_What needs to be done_
How many lines in the listing below contain the string "WZMOCNIONY"? Reply with the number alone.

==*==

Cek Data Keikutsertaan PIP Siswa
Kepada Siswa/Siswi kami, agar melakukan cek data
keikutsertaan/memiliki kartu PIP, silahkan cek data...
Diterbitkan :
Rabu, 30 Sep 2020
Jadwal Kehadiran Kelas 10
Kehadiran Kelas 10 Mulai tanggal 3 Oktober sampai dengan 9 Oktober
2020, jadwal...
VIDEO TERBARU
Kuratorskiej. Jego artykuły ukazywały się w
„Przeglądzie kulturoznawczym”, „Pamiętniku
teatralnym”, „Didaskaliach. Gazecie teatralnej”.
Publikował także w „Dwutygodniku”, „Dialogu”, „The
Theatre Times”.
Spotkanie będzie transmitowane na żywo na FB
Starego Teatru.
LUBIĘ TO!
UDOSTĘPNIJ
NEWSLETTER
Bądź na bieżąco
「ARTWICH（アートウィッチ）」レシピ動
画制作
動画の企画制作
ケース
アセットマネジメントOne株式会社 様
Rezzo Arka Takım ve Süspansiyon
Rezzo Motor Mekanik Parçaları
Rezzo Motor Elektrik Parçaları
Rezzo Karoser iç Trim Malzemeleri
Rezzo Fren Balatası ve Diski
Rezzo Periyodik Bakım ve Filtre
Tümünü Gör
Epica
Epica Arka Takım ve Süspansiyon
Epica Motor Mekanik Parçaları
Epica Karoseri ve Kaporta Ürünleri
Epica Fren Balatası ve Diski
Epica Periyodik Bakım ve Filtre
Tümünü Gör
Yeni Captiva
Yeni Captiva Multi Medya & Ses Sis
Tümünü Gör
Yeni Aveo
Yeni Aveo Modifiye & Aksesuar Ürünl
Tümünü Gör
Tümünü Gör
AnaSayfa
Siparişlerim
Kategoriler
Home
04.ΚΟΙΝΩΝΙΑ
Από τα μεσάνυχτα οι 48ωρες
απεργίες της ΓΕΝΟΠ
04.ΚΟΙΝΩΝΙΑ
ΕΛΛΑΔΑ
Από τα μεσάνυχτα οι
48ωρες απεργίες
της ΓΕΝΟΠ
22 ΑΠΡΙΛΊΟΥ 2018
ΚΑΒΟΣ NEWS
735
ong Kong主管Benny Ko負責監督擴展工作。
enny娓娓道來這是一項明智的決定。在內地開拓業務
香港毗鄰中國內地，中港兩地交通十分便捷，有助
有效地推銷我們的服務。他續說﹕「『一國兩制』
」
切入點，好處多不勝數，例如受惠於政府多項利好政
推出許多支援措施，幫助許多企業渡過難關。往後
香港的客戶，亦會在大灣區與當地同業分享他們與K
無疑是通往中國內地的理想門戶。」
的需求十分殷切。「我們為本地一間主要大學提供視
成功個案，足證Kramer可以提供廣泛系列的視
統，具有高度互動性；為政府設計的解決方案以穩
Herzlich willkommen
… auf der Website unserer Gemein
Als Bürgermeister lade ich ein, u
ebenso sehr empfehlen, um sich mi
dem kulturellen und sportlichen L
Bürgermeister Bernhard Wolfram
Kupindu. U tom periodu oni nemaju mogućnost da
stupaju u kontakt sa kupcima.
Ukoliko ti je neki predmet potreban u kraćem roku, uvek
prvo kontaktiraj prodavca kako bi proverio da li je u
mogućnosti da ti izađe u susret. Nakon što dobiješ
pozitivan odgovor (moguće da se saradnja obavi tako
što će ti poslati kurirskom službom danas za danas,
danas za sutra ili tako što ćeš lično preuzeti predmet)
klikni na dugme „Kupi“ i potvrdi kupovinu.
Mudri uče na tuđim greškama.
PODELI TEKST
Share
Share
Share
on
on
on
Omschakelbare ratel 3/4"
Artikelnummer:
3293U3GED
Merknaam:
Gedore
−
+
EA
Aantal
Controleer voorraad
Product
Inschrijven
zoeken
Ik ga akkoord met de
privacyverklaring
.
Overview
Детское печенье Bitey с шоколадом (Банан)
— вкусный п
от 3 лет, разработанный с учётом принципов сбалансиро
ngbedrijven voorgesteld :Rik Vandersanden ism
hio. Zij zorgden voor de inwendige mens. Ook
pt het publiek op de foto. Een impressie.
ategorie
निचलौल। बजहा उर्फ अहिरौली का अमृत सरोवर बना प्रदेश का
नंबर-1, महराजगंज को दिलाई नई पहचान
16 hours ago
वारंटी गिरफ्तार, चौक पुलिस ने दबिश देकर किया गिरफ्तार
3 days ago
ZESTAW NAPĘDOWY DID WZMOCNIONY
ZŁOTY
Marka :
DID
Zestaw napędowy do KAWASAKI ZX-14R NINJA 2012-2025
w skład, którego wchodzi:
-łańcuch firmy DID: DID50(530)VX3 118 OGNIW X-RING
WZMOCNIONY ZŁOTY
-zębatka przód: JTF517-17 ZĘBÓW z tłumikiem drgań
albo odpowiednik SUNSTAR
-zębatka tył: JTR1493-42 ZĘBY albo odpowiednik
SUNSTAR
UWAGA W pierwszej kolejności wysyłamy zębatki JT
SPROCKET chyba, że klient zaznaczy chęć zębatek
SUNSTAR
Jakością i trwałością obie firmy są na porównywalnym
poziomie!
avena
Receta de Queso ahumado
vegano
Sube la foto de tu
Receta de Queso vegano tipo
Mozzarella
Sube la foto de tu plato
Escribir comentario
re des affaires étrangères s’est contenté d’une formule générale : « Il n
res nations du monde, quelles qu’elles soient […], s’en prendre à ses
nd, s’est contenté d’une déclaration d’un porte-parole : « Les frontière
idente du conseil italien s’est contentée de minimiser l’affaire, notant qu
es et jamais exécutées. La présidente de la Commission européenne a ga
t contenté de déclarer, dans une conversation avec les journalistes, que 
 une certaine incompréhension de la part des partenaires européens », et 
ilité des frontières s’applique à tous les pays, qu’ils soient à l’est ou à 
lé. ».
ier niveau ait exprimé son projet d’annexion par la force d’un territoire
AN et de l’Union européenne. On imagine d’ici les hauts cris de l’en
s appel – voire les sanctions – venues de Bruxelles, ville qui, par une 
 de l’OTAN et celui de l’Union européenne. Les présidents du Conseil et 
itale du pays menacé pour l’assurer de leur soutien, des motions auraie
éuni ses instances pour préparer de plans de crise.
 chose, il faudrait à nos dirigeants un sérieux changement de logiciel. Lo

==*==

_Reply_
2